• Task goal
Task for the records below: please retype exactly and only the lines from the first through the one with "single: Contributors; Authors", with every picture omitted.

• Data provided
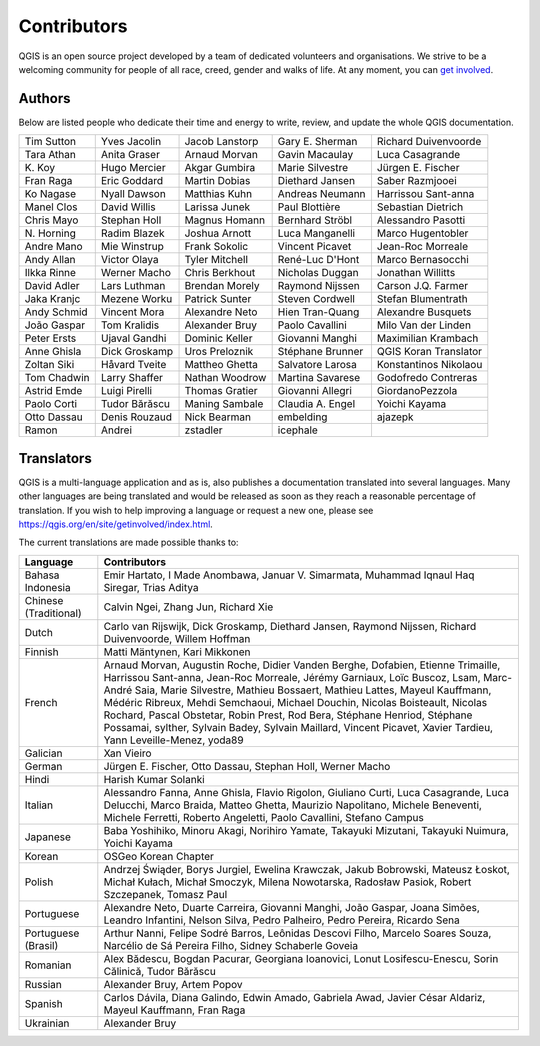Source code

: .. _doc_contributors:

**************
 Contributors
**************

.. only:: html

   .. contents::
      :local:

QGIS is an open source project developed by a team of dedicated volunteers and
organisations. We strive to be a welcoming community for people of all race, creed,
gender and walks of life.
At any moment, you can `get involved <https://qgis.org/en/site/getinvolved/index.html>`_.

.. index::
   single: Contributors; Authors
.. _doc_authors:

Authors
========

Below are listed people who dedicate their time and energy to write, review,
and update the whole QGIS documentation.

.. csv-table::
   :widths: auto       

   "Tim Sutton", "Yves Jacolin", "Jacob Lanstorp", "Gary E. Sherman", "Richard Duivenvoorde"
   "Tara Athan", "Anita Graser", "Arnaud Morvan",  "Gavin Macaulay", "Luca Casagrande"
   "K\. Koy", "Hugo Mercier", "Akgar Gumbira", "Marie Silvestre", "Jürgen E. Fischer"
   "Fran Raga", "Eric Goddard", "Martin Dobias", "Diethard Jansen", "Saber Razmjooei"
   "Ko Nagase", "Nyall Dawson", "Matthias Kuhn", "Andreas Neumann", "Harrissou Sant-anna"
   "Manel Clos", "David Willis", "Larissa Junek", "Paul Blottière", "Sebastian Dietrich"
   "Chris Mayo", "Stephan Holl", "Magnus Homann", "Bernhard Ströbl", "Alessandro Pasotti"
   "N\. Horning", "Radim Blazek", "Joshua Arnott", "Luca Manganelli", "Marco Hugentobler"
   "Andre Mano", "Mie Winstrup", "Frank Sokolic", "Vincent Picavet", "Jean-Roc Morreale"
   "Andy Allan", "Victor Olaya", "Tyler Mitchell", "René-Luc D'Hont", "Marco Bernasocchi"
   "Ilkka Rinne", "Werner Macho", "Chris Berkhout", "Nicholas Duggan", "Jonathan Willitts"
   "David Adler", "Lars Luthman", "Brendan Morely", "Raymond Nijssen", "Carson J.Q. Farmer"
   "Jaka Kranjc", "Mezene Worku", "Patrick Sunter", "Steven Cordwell", "Stefan Blumentrath"
   "Andy Schmid", "Vincent Mora", "Alexandre Neto", "Hien Tran-Quang", "Alexandre Busquets"
   "João Gaspar", "Tom Kralidis", "Alexander Bruy", "Paolo Cavallini", "Milo Van der Linden"
   "Peter Ersts", "Ujaval Gandhi", "Dominic Keller", "Giovanni Manghi", "Maximilian Krambach"
   "Anne Ghisla", "Dick Groskamp", "Uros Preloznik", "Stéphane Brunner", "QGIS Koran Translator"
   "Zoltan Siki", "Håvard Tveite", "Mattheo Ghetta", "Salvatore Larosa", "Konstantinos Nikolaou"
   "Tom Chadwin", "Larry Shaffer", "Nathan Woodrow", "Martina Savarese", "Godofredo Contreras"
   "Astrid Emde", "Luigi Pirelli", "Thomas Gratier", "Giovanni Allegri", "GiordanoPezzola"
   "Paolo Corti", "Tudor Bărăscu", "Maning Sambale",  "Claudia A. Engel", "Yoichi Kayama"
   "Otto Dassau", "Denis Rouzaud", "Nick Bearman", "embelding", "ajazepk"
   "Ramon", "Andrei", "zstadler",  "icephale"



.. index:: 
   single: Contributors; Translators
.. _doc_translators:

Translators
===========

QGIS is a multi-language application and as is, also publishes a documentation
translated into several languages. Many other languages are being translated
and would be released as soon as they reach a reasonable percentage of
translation. If you wish to help improving a language or request a new one,
please see https://qgis.org/en/site/getinvolved/index.html.

The current translations are made possible thanks to:

.. csv-table::
   :header: "Language", "Contributors"
   :widths: 15, 80              

   "Bahasa Indonesia", "Emir Hartato, I Made Anombawa, Januar V. Simarmata,
   Muhammad Iqnaul Haq Siregar, Trias Aditya"
   "Chinese (Traditional)", "Calvin Ngei, Zhang Jun, Richard Xie"
   "Dutch", "Carlo van Rijswijk, Dick Groskamp, Diethard Jansen, Raymond Nijssen,
   Richard Duivenvoorde, Willem Hoffman"
   "Finnish", "Matti Mäntynen, Kari Mikkonen"
   "French", "Arnaud Morvan, Augustin Roche, Didier Vanden Berghe, Dofabien,
   Etienne Trimaille, Harrissou Sant-anna, Jean-Roc Morreale, Jérémy Garniaux,
   Loïc Buscoz, Lsam,  Marc-André Saia, Marie Silvestre, Mathieu Bossaert, Mathieu
   Lattes, Mayeul Kauffmann, Médéric Ribreux, Mehdi Semchaoui, Michael Douchin,
   Nicolas Boisteault, Nicolas Rochard, Pascal Obstetar, Robin Prest, Rod Bera,
   Stéphane Henriod, Stéphane Possamai, sylther, Sylvain Badey, Sylvain Maillard,
   Vincent Picavet, Xavier Tardieu, Yann Leveille-Menez, yoda89"
   "Galician", "Xan Vieiro"
   "German", "Jürgen E. Fischer, Otto Dassau, Stephan Holl, Werner Macho"
   "Hindi", "Harish Kumar Solanki"
   "Italian", "Alessandro Fanna, Anne Ghisla, Flavio Rigolon, Giuliano Curti,
   Luca Casagrande, Luca Delucchi, Marco Braida, Matteo Ghetta, Maurizio Napolitano,
   Michele Beneventi, Michele Ferretti, Roberto Angeletti, Paolo Cavallini, Stefano Campus"
   "Japanese", "Baba Yoshihiko, Minoru Akagi, Norihiro Yamate, Takayuki Mizutani,
   Takayuki Nuimura, Yoichi Kayama"
   "Korean", "OSGeo Korean Chapter"
   "Polish", "Andrzej Świąder, Borys Jurgiel, Ewelina Krawczak, Jakub Bobrowski,
   Mateusz Łoskot, Michał Kułach, Michał Smoczyk, Milena Nowotarska, Radosław
   Pasiok, Robert Szczepanek, Tomasz Paul"
   "Portuguese", "Alexandre Neto, Duarte Carreira, Giovanni Manghi, João Gaspar,
   Joana Simões, Leandro Infantini, Nelson Silva, Pedro Palheiro, Pedro Pereira,
   Ricardo Sena"
   "Portuguese (Brasil)", "Arthur Nanni, Felipe Sodré Barros, Leônidas Descovi Filho,
   Marcelo Soares Souza, Narcélio de Sá Pereira Filho, Sidney Schaberle Goveia"
   "Romanian", "Alex Bădescu, Bogdan Pacurar, Georgiana Ioanovici, Lonut Losifescu-Enescu,
   Sorin Călinică, Tudor Bărăscu"
   "Russian", "Alexander Bruy, Artem Popov"
   "Spanish", "Carlos Dávila, Diana Galindo, Edwin Amado, Gabriela Awad,
   Javier César Aldariz, Mayeul Kauffmann, Fran Raga"
   "Ukrainian", "Alexander Bruy"
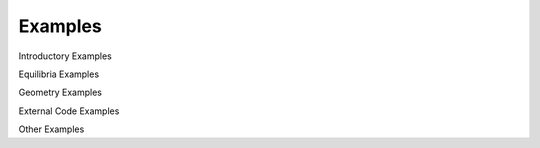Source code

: Examples
--------

Introductory Examples

.. nbgallery::

    examples/design/simple_reactor
    examples/base/params
    examples/base/components_tutorial
    examples/geometry/geometry_tutorial

Equilibria Examples

.. nbgallery::

    examples/equilibria/eudemo_2017
    examples/equilibria/fem_fixed_boundary/equilibrium_example
    examples/equilibria/fem_fixed_boundary/fem_GS_Johner
    examples/equilibria/fem_fixed_boundary/fem_magnetostatic_2D_single_coil
    examples/equilibria/single_null

Geometry Examples

.. nbgallery::

    examples/geometry/optimisation_tutorial
    examples/geometry/plane_placement_tutorial
    examples/geometry/plotting_tutorial

External Code Examples

.. nbgallery::

    examples/codes/run_plasmod_example
    examples/codes/solver_example

Other Examples

.. nbgallery::

    examples/balance_of_plant/steady_state_example
    examples/base/units
    examples/fuel_cycle/EUDEMO_fuelcycle
    examples/magnetostatics/helmholtz_example
    examples/materials/material_definitions
    examples/mesh/mesh_tutorial
    examples/plasma_physics/fusion_reactions
    examples/radiation_transport/heat_flux_calculation
    examples/radiation_transport/heat_flux_calculation_DN
    examples/structural/tour_eiffel_example
    examples/utilities/optimisation_example
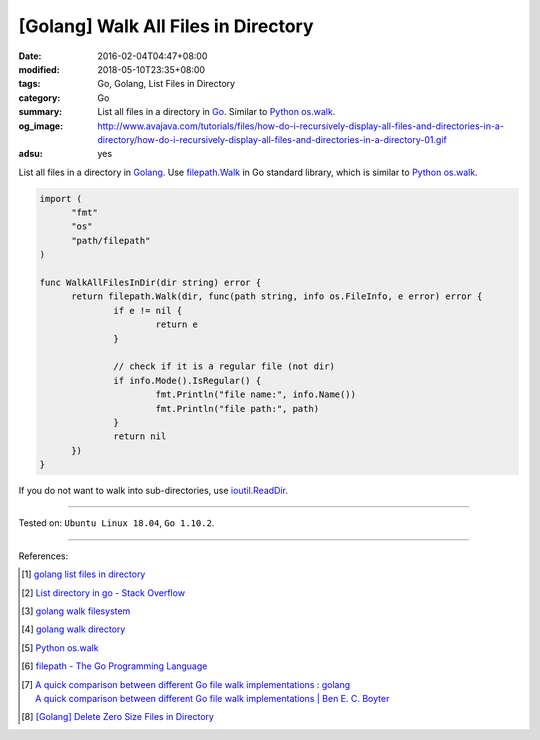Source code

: [Golang] Walk All Files in Directory
####################################

:date: 2016-02-04T04:47+08:00
:modified: 2018-05-10T23:35+08:00
:tags: Go, Golang, List Files in Directory
:category: Go
:summary: List all files in a directory in Go_. Similar to Python_ `os.walk`_.
:og_image: http://www.avajava.com/tutorials/files/how-do-i-recursively-display-all-files-and-directories-in-a-directory/how-do-i-recursively-display-all-files-and-directories-in-a-directory-01.gif
:adsu: yes

List all files in a directory in Golang_. Use filepath.Walk_ in Go standard
library, which is similar to Python_ `os.walk`_.

.. code-block:: go

  import (
  	"fmt"
  	"os"
  	"path/filepath"
  )

  func WalkAllFilesInDir(dir string) error {
  	return filepath.Walk(dir, func(path string, info os.FileInfo, e error) error {
  		if e != nil {
  			return e
  		}

  		// check if it is a regular file (not dir)
  		if info.Mode().IsRegular() {
  			fmt.Println("file name:", info.Name())
  			fmt.Println("file path:", path)
  		}
  		return nil
  	})
  }

If you do not want to walk into sub-directories, use ioutil.ReadDir_.

.. adsu:: 2

----

Tested on: ``Ubuntu Linux 18.04``, ``Go 1.10.2``.

----

References:

.. [1] `golang list files in directory <https://www.google.com/search?q=golang+list+files+in+directory>`_

.. [2] `List directory in go - Stack Overflow <http://stackoverflow.com/questions/14668850/list-directory-in-go>`_

.. [3] `golang walk filesystem <https://www.google.com/search?q=golang+walk+filesystem>`_

.. [4] `golang walk directory <https://www.google.com/search?q=golang+walk+directory>`_

.. [5] `Python os.walk <https://docs.python.org/2/library/os.html#os.walk>`_

.. [6] `filepath - The Go Programming Language <https://golang.org/pkg/path/filepath/>`_
.. [7] | `A quick comparison between different Go file walk implementations : golang <https://www.reddit.com/r/golang/comments/83lwfs/a_quick_comparison_between_different_go_file_walk/>`_
       | `A quick comparison between different Go file walk implementations | Ben E. C. Boyter <http://www.boyter.org/2018/03/quick-comparison-go-file-walk-implementations/>`_
.. [8] `[Golang] Delete Zero Size Files in Directory <{filename}/articles/2018/05/10/go-delete-zero-size-file-in-folder%en.rst>`_

.. _Go: https://golang.org/
.. _Golang: https://golang.org/
.. _Python: https://www.python.org/
.. _os.walk: https://docs.python.org/2/library/os.html#os.walk
.. _filepath.Walk: https://golang.org/pkg/path/filepath/#Walk
.. _ioutil.ReadDir: https://golang.org/pkg/io/ioutil/#ReadDir
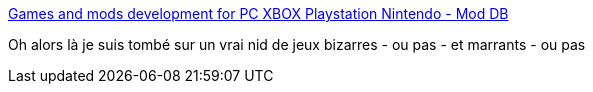 :jbake-type: post
:jbake-status: published
:jbake-title: Games and mods development for PC XBOX Playstation Nintendo - Mod DB
:jbake-tags: jeu,software,tool,tutorial,_mois_mai,_année_2010
:jbake-date: 2010-05-18
:jbake-depth: ../
:jbake-uri: shaarli/1274191098000.adoc
:jbake-source: https://nicolas-delsaux.hd.free.fr/Shaarli?searchterm=http%3A%2F%2Fwww.moddb.com%2F&searchtags=jeu+software+tool+tutorial+_mois_mai+_ann%C3%A9e_2010
:jbake-style: shaarli

http://www.moddb.com/[Games and mods development for PC XBOX Playstation Nintendo - Mod DB]

Oh alors là je suis tombé sur un vrai nid de jeux bizarres - ou pas - et marrants - ou pas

• Result of the exercise
Source code

: .. _doc_contributors:

**************
 Contributors
**************

.. only:: html

   .. contents::
      :local:

QGIS is an open source project developed by a team of dedicated volunteers and
organisations. We strive to be a welcoming community for people of all race, creed,
gender and walks of life.
At any moment, you can `get involved <https://qgis.org/en/site/getinvolved/index.html>`_.

.. index::
   single: Contributors; Authors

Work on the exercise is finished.